Cheerios' new club-store package provides source reduction, consumer satisfaction
New packaging technology, proprietary to General Mills, makes it possible to pack cereal more densely, which lets the firm reduce its use of paperboard by 200,000 lb annually.
New packaging technology has led to a change in General Mills’ club-store package. Gone is a large carton holding two bags. In its place are two cartons unitized as one by means of an adhesive. Each carton holds one bag. Because the densely packed bags hold 10% more cereal by weight than the 37-oz two-bags-in-a-carton format, less paperboard is consumed, says General Mills’ Liz Mahler, a marketing manager who is helping launch the new club-store packs. And because more of these smaller cartons fit on each truck, they will require 10% fewer trucks to transport the same volume of product. That saves more than 25,000 gallons of fuel and reduces the firm’s carbon footprint by 220 metric tons annually, according to General Mills. Adds Mahler, “We’re making less room for air and more room for cereal.”

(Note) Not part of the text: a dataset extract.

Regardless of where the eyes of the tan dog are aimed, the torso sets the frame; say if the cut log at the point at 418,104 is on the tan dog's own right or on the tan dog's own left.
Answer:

Among the drivers behind the change was consumer research revealing that club-store shoppers enjoy the great value they find in large-size packages at club stores but are looking for more efficient storage and serving solutions. The connected two-box design is easier for consumers to store at home and provides a more convenient pouring experience.
“Due to competitive reasons,” says General Mills, no details about the cereal-settling technology or the adhesive-application method used to join the two containers is available. The new packages began appearing at Sam’s Club, Costco, and BJ’s in February.
General Mills also announced a new packaging metric last year for the next evolution of its commitment to sustainable packaging. By 2015, the company aims to have 40% of its global product volume sold in packaging that has been improved over the base year of fiscal 2009. The firm is using four key indicators to assess improvements: packaging weight, recycled content, renewable content, and truck efficiency optimization.